→ **What you will do**:
Beginning with the line containing "speciale phosphodiëster aan", give every line again exactly as it is, ending with the last line of the entries.

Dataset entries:

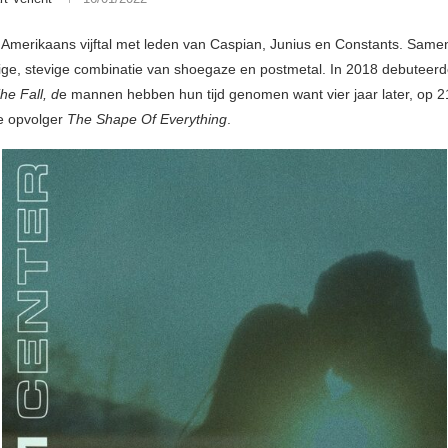
Amerikaans vijftal met leden van Caspian, Junius en Constants. Sam
ge, stevige combinatie van shoegaze en postmetal. In 2018 debutee
he Fall, d
e mannen hebben hun tijd genomen want vier jaar later, op 21
de opvolger
The Shape Of Everything
.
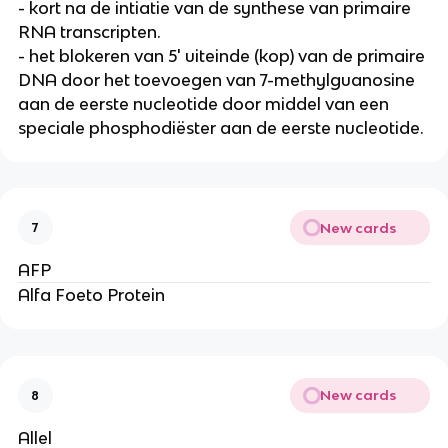
- kort na de intiatie van de synthese van primaire
RNA transcripten.
- het blokeren van 5' uiteinde (kop) van de primaire
DNA door het toevoegen van 7-methylguanosine
aan de eerste nucleotide door middel van een
speciale phosphodiëster aan de eerste nucleotide.
New cards
7
AFP
Alfa Foeto Protein
New cards
8
Allel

→ **Reply**:
speciale phosphodiëster aan de eerste nucleotide.
New cards
7
AFP
Alfa Foeto Protein
New cards
8
Allel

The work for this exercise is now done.